[Dataset extract — start]
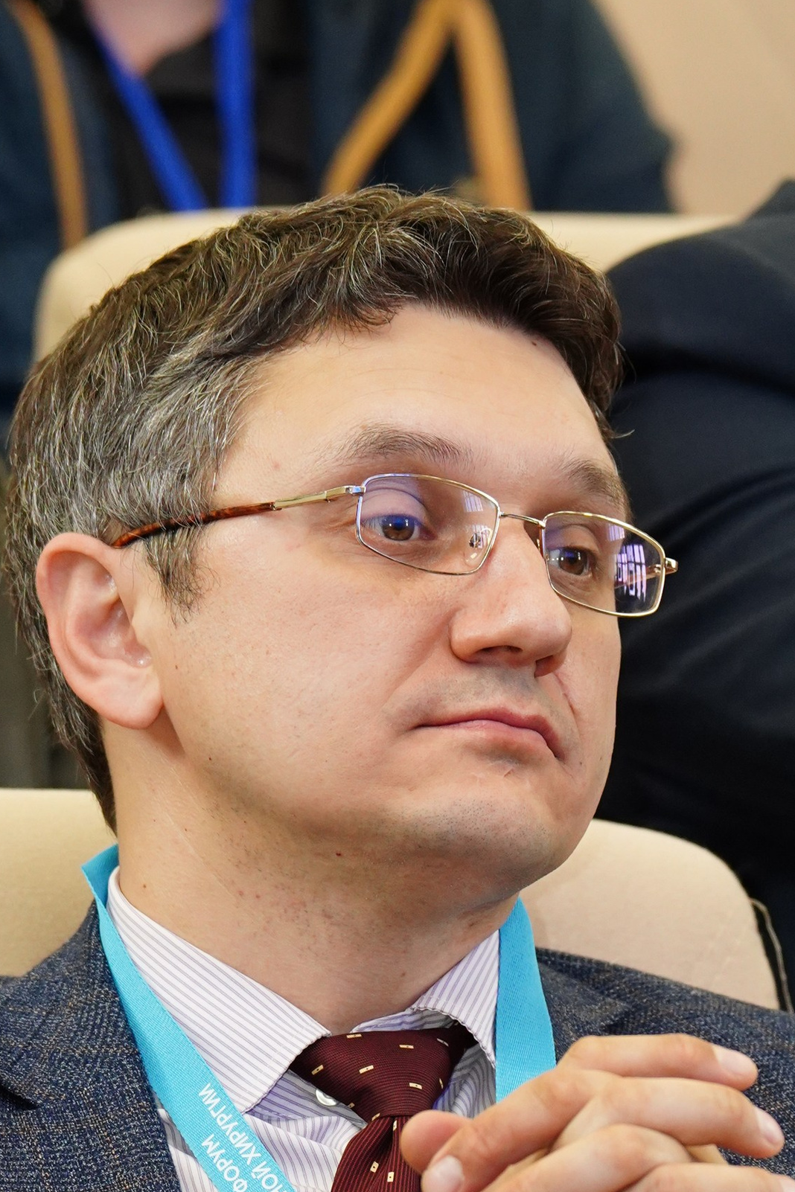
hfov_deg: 2.5
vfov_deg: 3.7
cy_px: 913
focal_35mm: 561
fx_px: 18582
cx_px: 318
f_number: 5.6
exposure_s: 1/200
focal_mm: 234
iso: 2000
[Dataset extract — finish]
| Exercise description |
All of the material goes into the answer exactly as it stands, except for the pictures.

| Exercise response |
hfov_deg: 2.5
vfov_deg: 3.7
cy_px: 913
focal_35mm: 561
fx_px: 18582
cx_px: 318
f_number: 5.6
exposure_s: 1/200
focal_mm: 234
iso: 2000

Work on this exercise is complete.